[[ Data under study, beginning ]]
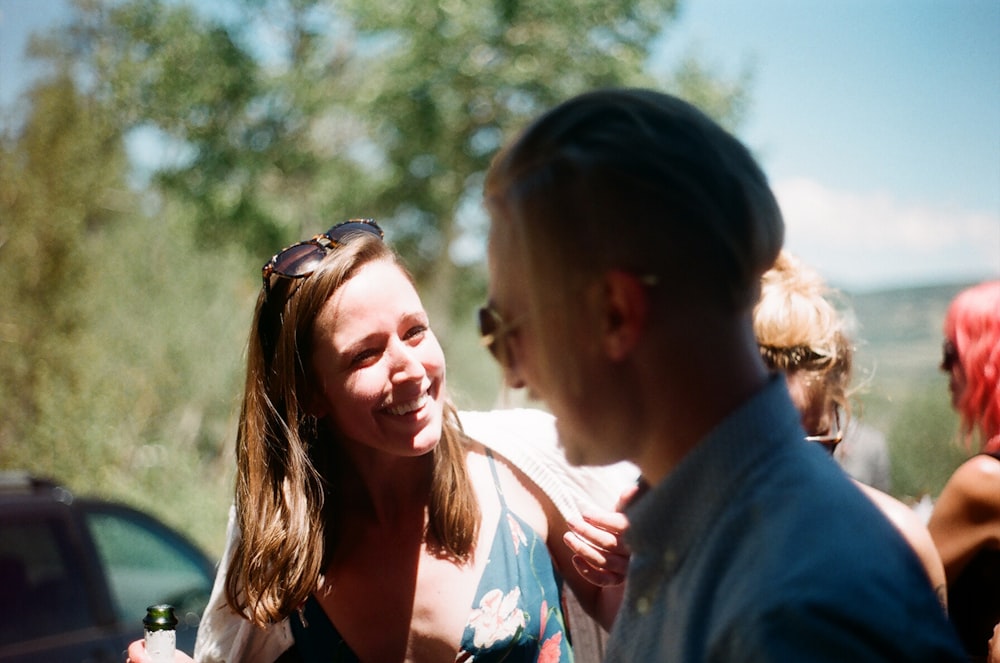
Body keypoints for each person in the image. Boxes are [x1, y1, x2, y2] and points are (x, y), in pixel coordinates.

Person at [480, 87, 964, 661]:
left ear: (615, 312)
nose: (513, 376)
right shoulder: (713, 544)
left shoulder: (796, 609)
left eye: (508, 329)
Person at [127, 219, 634, 663]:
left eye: (415, 332)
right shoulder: (282, 542)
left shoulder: (528, 468)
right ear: (311, 394)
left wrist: (642, 568)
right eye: (365, 355)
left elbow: (648, 624)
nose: (411, 370)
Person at [753, 250, 947, 607]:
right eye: (764, 447)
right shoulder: (675, 549)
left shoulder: (899, 546)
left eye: (817, 443)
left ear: (840, 417)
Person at [927, 280, 1000, 661]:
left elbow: (895, 596)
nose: (944, 367)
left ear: (985, 358)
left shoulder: (983, 483)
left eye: (951, 351)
[[ Data under study, end ]]
> **Exercise requirements**: Where a line above contains the string "right", copy that line.

> **Answer box**:
right shoulder: (713, 544)
right shoulder: (282, 542)
right ear: (311, 394)
right eye: (365, 355)
right eye: (764, 447)
right shoulder: (675, 549)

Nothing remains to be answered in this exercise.